## [Blok Teks]

Untuk itu, kami pun sepakat bahwa untuk menghasilkan tulisan yang baik membutuhkan kerja keras, belajar terus menerus, membaca buku sebanyak-banyaknya yang terkait dengan tema atau kelompok ilmu yang kita minati, menulis terus menerus, berdiskusi dengan orang-orang yang tepat dan punya minat yang sama, serta menemukan iklim atau lingkungan yang mendukung karir kepenulisan kita. Nah, setelah menempuh proses itu, kita pun akan lebih mudah menentukan perspektif, lebih mendalam dalam melihat peristiwa, dan punya tools atau alat yang beragam dalam membedah suatu persoalan. Tulisan kita pun akhirnya memiliki daya magnet atau gravitasi, sehingga, orang yang membaca tulisan kita merasa tidak sia-sia dan tidak membuang waktu.  

***

Materi Aslan pada hari itu disertai contoh-contoh, yaitu contoh tulisannya tentang “geng motor” serta tulisan seorang peserta bernama Al-Fian Dippahatang yang berjudul “Le Bon, Jiwa Bersama, Hukum Kesatuan dan Mental Kerumunan”. Cukup banyak waktu yang digunakan untuk membedah kedua tulisan tersebut. Dengan cara seperti itu, peserta mudah paham bagaimana suatu fenomena dipersoalkan, kemudian sudut pandang apa yang diangkat, dan bagaimana relevansi sudut pandang atau teori yang digunakan.

Misalnya dalam tulisan Geng Motor, Aslan banyak mengangkat data-data sejarah geng motor di dunia, yang disebutnya sebagai salah satu sumber keresahan purba dalam peradaban manusia. Selain itu, Aslan menggunakan data tambahan yang berasal dari sebuah film, yang juga memuat tentang geng motor. Pada tulisan Al Fian, Aslan menjelaskan tentang patahan-patahan informasi dalam paragraf, yang mestinya harus dijelaskan. Menurut Aslan, kekeliruan-kekeliruan seperti itu merupakan hal lumrah dalam tulisan. Karena kadang-kadang seorang penulis mengalami ekstase pasca menulis, sehingga lupa mengkoreksi lantaran menganggap tulisan yang sudah jadi itu sudah bermutu. Untuk itu, dianjurkan untuk dilakukan pembacaan ulang atau meminta pendapat penulis lain dan pembaca untuk mengkoreksi tulisan yang kita buat sebelum diumumkan ke publik.

## [Soal Latihan]
**a)** Susun semua baris entri di bawah ini menjadi daftar JSON berisi string, satu string untuk setiap baris, tanpa baris kosong. Gambar tidak usah dimasukkan ke dalam jawaban.
**b)** Lanjutkan teks tentang materi kepenulisan Aslan di atas, mulai setelah kalimat terakhirnya.

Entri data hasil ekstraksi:
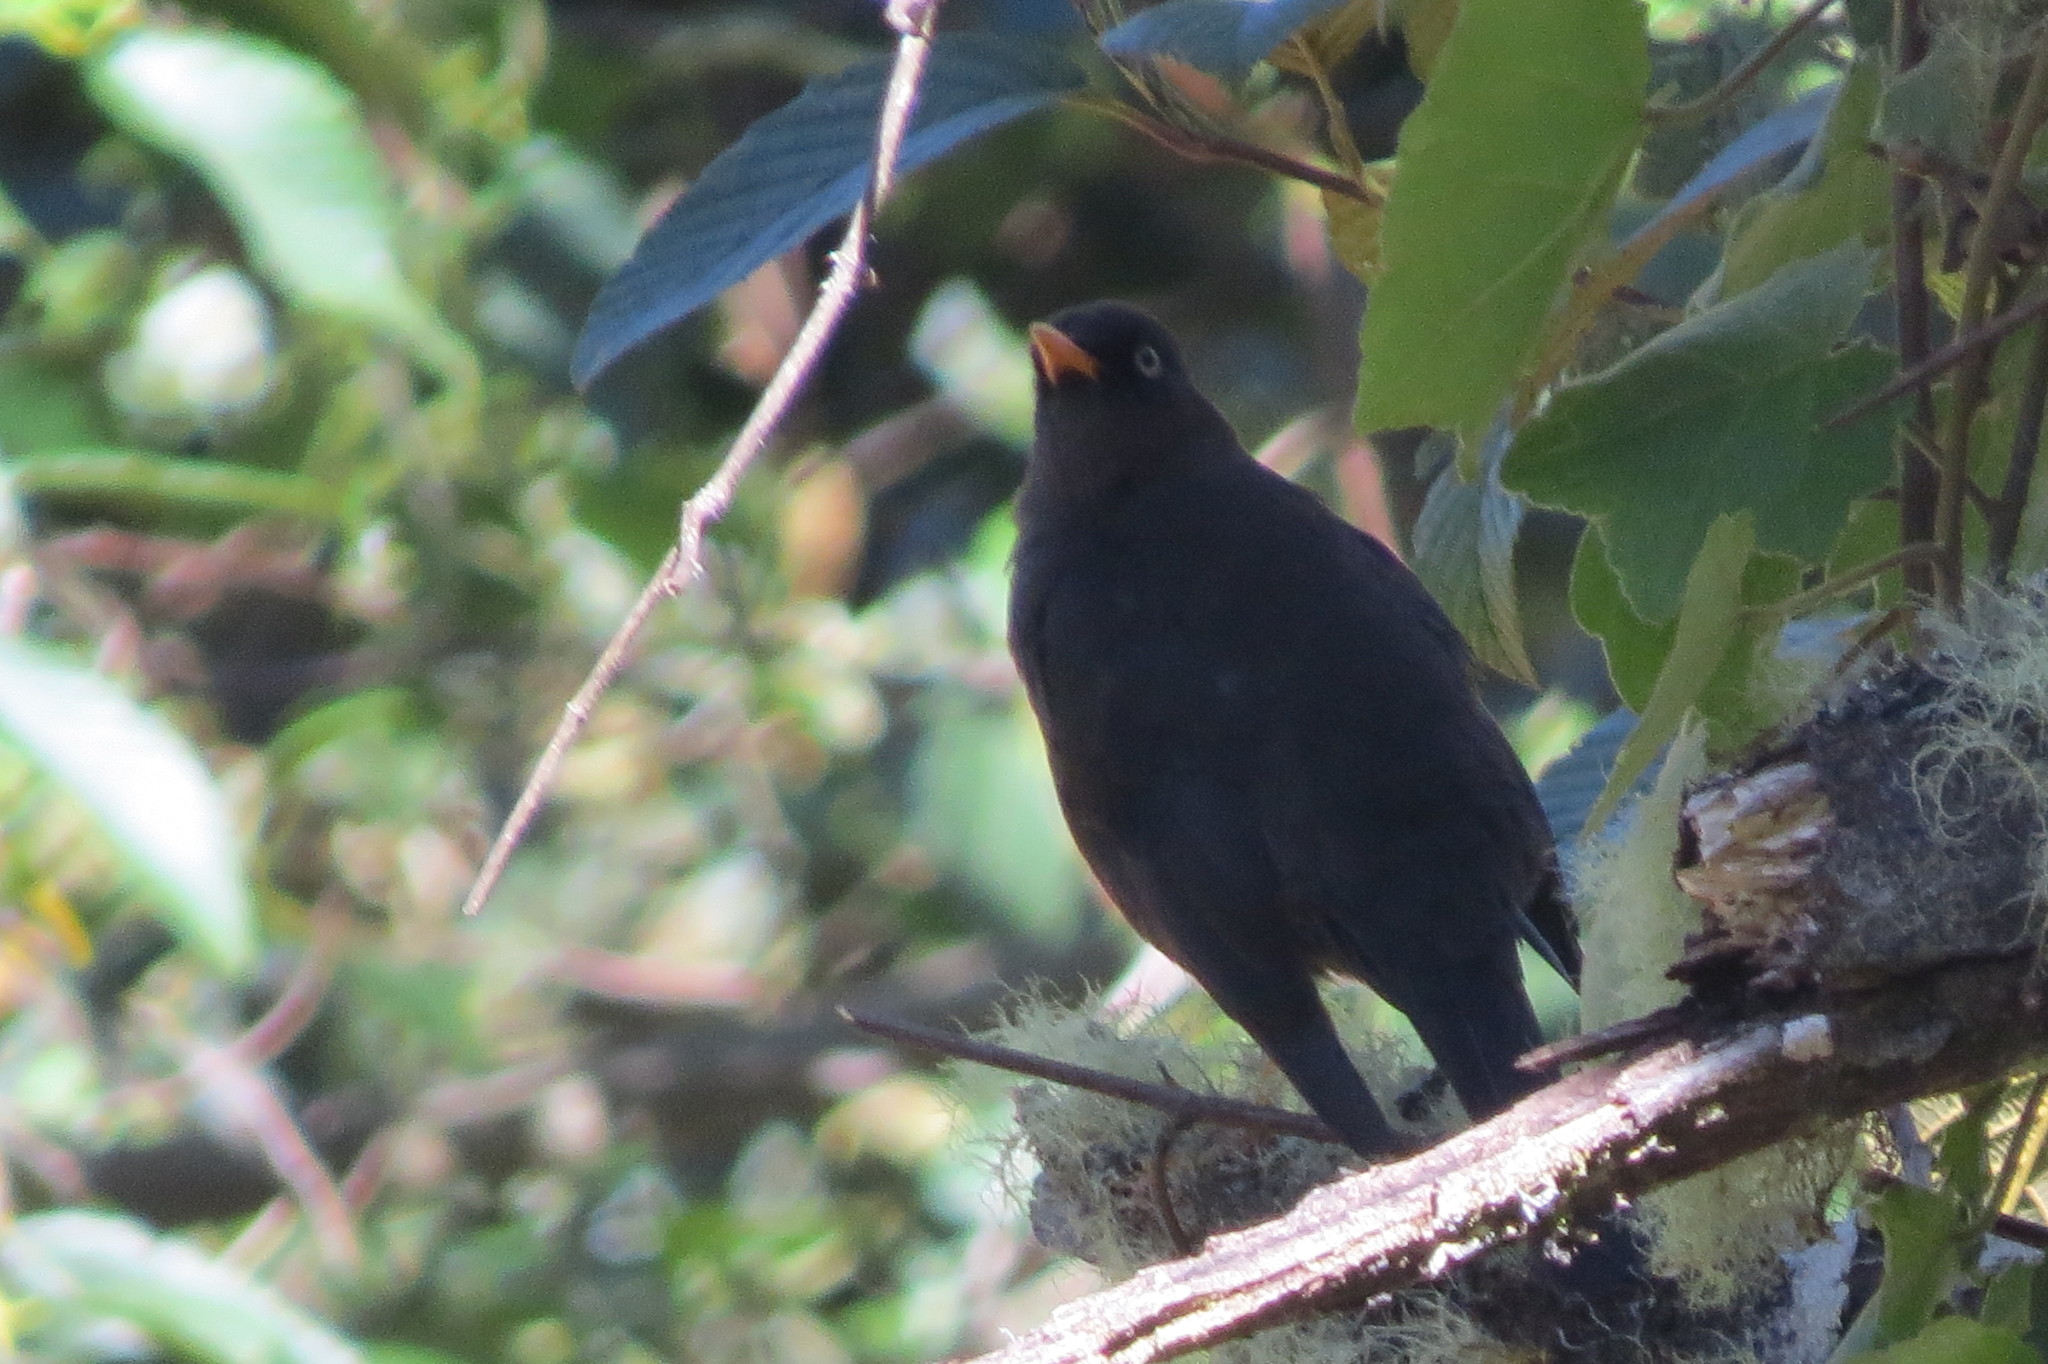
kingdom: Animalia
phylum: Chordata
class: Aves
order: Passeriformes
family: Turdidae
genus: Turdus
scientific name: Turdus nigrescens
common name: Sooty thrush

## [Jawaban Soal]
**a)**
[
  "kingdom: Animalia",
  "phylum: Chordata",
  "class: Aves",
  "order: Passeriformes",
  "family: Turdidae",
  "genus: Turdus",
  "scientific name: Turdus nigrescens",
  "common name: Sooty thrush"
]

**b)**
***

Materi Aslan Abidin sangat menarik, karena dibawakan dengan santai dan kadang-kadang terselip kata-kata satire tentang banyak hal. Terlepas dari itu, Kata-kata Aslan, baik dalam lisan maupun tulisan adalah jenis kata-kata “Politik Performatif”, yang menurut J.L. Austin, dalam teorinya tentang “tindak-bicara” (speech-act), merupakan tindak-bicara ilokusioner, yang bicaranya adalah juga sebagai tindakan, dimana kata adalah perbuatan, dan perbuatan adalah efek itu sendiri. Kata-kata Aslan Abidin adalah kata-kata yang ia temukan secara kreatif, dari hasil benturan-benturan antara dunia realistis yang ia pahami dengan budaya bugis-makassar, pandangan-pandangan umum, dan tidak luput tentang mistisisme agama, yang menurutnya selalu tidak relevan dalam dunia relistis kita sehari-hari atau biasa ia sebut sebagai ironi.

Salah satu ironi yang ia temukan adalah prilaku guru besar-guru besar di kampus yang tidak relevan dengan gaya dunia akademik yang ia pahami. Prilaku guru besar yang menurutnya rakus tapi malu-malu, seperti saat ujian akhir mahasiswa, yang dimana para guru besar lebih banyak mengomentari bingkisan mahasiswa di banding isi kepala mahasiswa itu sendiri. Begitu halnya mahasiswa, yang pada malam terakhir sebelum ujian, tidak lagi disibukkan untuk menyiapkan bahan ujian, tapi malah menyiapkan makanan dan bingkisan untuk para penguji. Menurut Aslan, dunia akademik kita masih berciri agraris, dimana dalam setiap tindakan atau pemberian, baik itu berupa materi mapun hasil ujian, selalu menuntut balasan, makanya, dalam kosa kata Bugis tidak ditemukan kata terimakasih. Ironi-ironi tentang dunia kampus itu ia tulisan dalam sebuah essai satire berjudul “Kampus Terlucu di Indonesia Timur”.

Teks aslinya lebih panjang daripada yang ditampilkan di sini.